═══ Records ═══

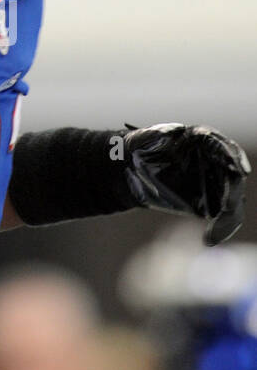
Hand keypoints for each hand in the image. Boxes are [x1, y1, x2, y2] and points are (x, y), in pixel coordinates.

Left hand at [123, 123, 250, 245]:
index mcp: (204, 141)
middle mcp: (215, 162)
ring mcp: (214, 184)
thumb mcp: (152, 135)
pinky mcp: (207, 203)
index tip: (239, 170)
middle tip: (228, 209)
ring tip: (214, 235)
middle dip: (233, 194)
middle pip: (232, 179)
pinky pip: (221, 218)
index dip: (234, 158)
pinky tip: (210, 238)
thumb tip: (176, 131)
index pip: (224, 147)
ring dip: (229, 219)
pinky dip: (221, 228)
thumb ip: (164, 134)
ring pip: (232, 202)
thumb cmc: (142, 145)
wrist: (131, 167)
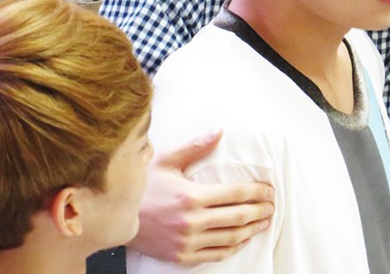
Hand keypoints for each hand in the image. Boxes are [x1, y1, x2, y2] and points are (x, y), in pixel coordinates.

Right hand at [130, 130, 274, 263]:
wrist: (117, 218)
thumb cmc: (144, 187)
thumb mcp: (167, 161)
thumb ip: (196, 148)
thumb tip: (219, 132)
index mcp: (191, 196)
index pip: (236, 193)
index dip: (257, 192)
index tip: (269, 189)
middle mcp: (191, 221)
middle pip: (238, 216)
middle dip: (260, 210)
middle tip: (272, 205)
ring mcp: (187, 242)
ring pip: (231, 237)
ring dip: (253, 229)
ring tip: (264, 221)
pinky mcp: (182, 256)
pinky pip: (217, 253)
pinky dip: (235, 247)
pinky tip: (244, 238)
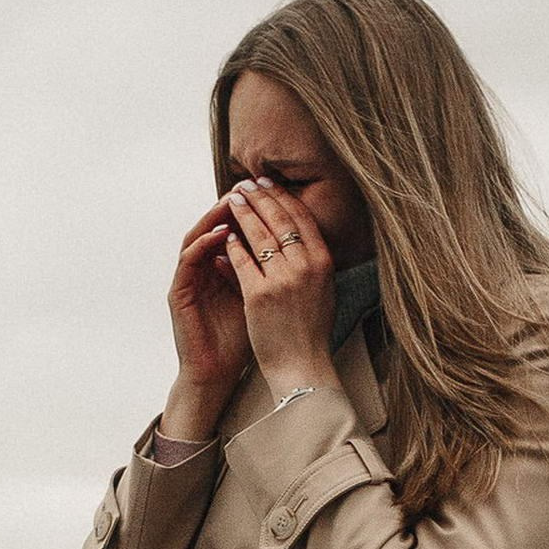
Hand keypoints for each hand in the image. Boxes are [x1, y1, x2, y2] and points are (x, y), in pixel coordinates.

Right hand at [162, 198, 251, 439]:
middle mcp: (204, 268)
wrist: (219, 374)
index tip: (274, 190)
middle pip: (216, 224)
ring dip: (214, 216)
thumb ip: (273, 270)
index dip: (254, 208)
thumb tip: (302, 242)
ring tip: (234, 199)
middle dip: (234, 203)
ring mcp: (189, 279)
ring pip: (198, 235)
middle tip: (251, 182)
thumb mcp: (266, 297)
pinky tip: (220, 232)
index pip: (237, 228)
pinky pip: (188, 260)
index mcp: (224, 267)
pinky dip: (203, 243)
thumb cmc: (245, 340)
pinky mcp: (178, 293)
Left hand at [222, 179, 340, 393]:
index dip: (283, 197)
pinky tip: (225, 235)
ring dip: (243, 213)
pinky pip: (242, 261)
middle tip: (246, 184)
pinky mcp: (259, 294)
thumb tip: (297, 237)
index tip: (270, 185)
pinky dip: (232, 245)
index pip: (302, 219)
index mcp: (323, 262)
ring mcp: (283, 279)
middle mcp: (305, 266)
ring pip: (259, 235)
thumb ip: (312, 263)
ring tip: (232, 200)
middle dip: (261, 197)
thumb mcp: (322, 290)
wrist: (301, 364)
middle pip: (280, 219)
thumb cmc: (310, 331)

═══

Your instructions: Only this range is to be output: the line that contains "pinky mcp: (259, 294)" through the last line of the records above, both inclusive.

Result of this task:
pinky mcp: (259, 294)
thumb tip: (297, 237)
index tip: (270, 185)
pinky dip: (232, 245)
index pip: (302, 219)
index mcp: (323, 262)
ring mcp: (283, 279)
middle mcp: (305, 266)
ring pip: (259, 235)
thumb ip: (312, 263)
ring tip: (232, 200)
middle dip: (261, 197)
thumb mcp: (322, 290)
wrist: (301, 364)
middle pip: (280, 219)
thumb cmc: (310, 331)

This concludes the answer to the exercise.